TensorRT Version: 10.5.0
GPU Type: NVIDIA GeForce RTX 4070 SUPER
CUDA Version: 10.7
CUDNN Version: 8.7.0
Operating System + Version: WSL2 ubuntu20.04
Python Version (if applicable): 3.8.20
PyTorch Version (if applicable): 2.0.1

Relevant Files

Warning code content:

class Mlp(nn.Module):
“”“Multi-Layer Perceptron (MLP)”“”

def __init__(self,
             in_dim,
             hidden_dim=None,
             out_dim=None,
             act_layer=nn.GELU):
    """
    Args:
        in_dim: input features dimension
        hidden_dim: hidden features dimension
        out_dim: output features dimension
        act_layer: activation function
    """
    super().__init__()
    out_dim = out_dim or in_dim
    hidden_dim = hidden_dim or in_dim
    self.fc1 = nn.Linear(in_dim, hidden_dim)
    self.act = act_layer()
    self.fc2 = nn.Linear(hidden_dim, out_dim)
    self.out_dim = out_dim

def forward(self, x): 
    x_size = x.size()
    x = x.view(-1, x_size[-1])
    x = self.fc1(x)
    x = self.act(x)
    x = self.fc2(x)
    x = x.view(*x_size[:-1], self.out_dim) 
    return x

Can anybody help? Thanks

Hi,
Can you please try the below possible suggestions-

  1. Add explicit optimization profiles covering your input shapes (min, opt, max shapes for each input), e.g.:

/usr/src/tensorrt/bin/trtexec --onnx=/mnt/d/wsl/XoFTR-main/weights/xoftr0507.onnx
–fp16 --saveEngine=/mnt/d/wsl/XoFTR-main/weights/xoftr_fp16.engine
–memPoolSize=workspace:2048
–minShapes=image0:1x1x360x640,image1:1x1x512x640
–optShapes=image0:1x1x360x640,image1:1x1x512x640
–maxShapes=image0:1x1x360x640,image1:1x1x512x640

  1. Investigate the reshape layers in your ONNX model causing the zeroIsPlaceHolder warning.
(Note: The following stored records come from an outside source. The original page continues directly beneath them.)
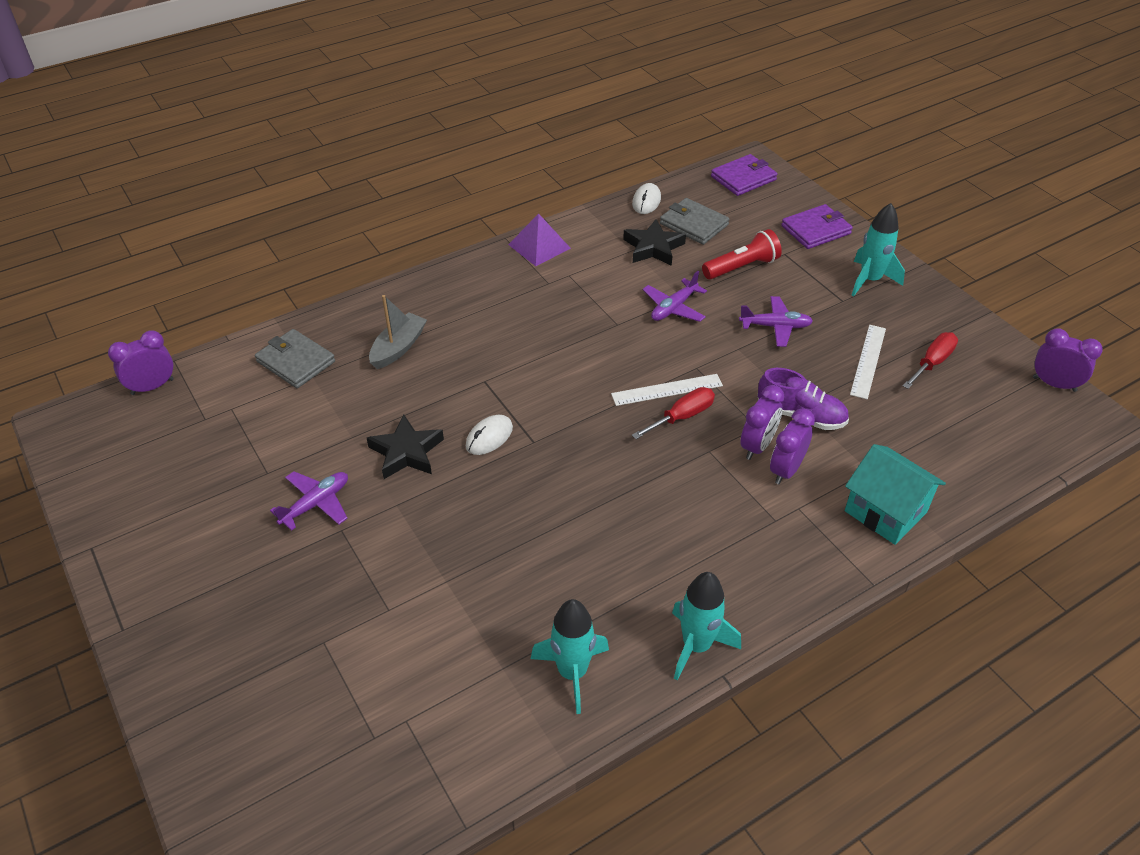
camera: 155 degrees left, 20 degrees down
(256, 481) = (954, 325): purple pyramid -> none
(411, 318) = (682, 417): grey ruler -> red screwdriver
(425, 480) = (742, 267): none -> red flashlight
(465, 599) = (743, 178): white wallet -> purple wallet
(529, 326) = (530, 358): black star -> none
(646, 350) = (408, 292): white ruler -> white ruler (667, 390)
Fix those in your model export or preprocessing if possible.
  2. Simplify the ONNX model using onnx-simplifier:
    python3 -m onnxsim xoftr0507.onnx xoftr0507_simplified.onnx
    Then try building the engine from the simplified model.
  3. Monitor GPU memory usage with nvidia-smi during build to confirm actual memory usage.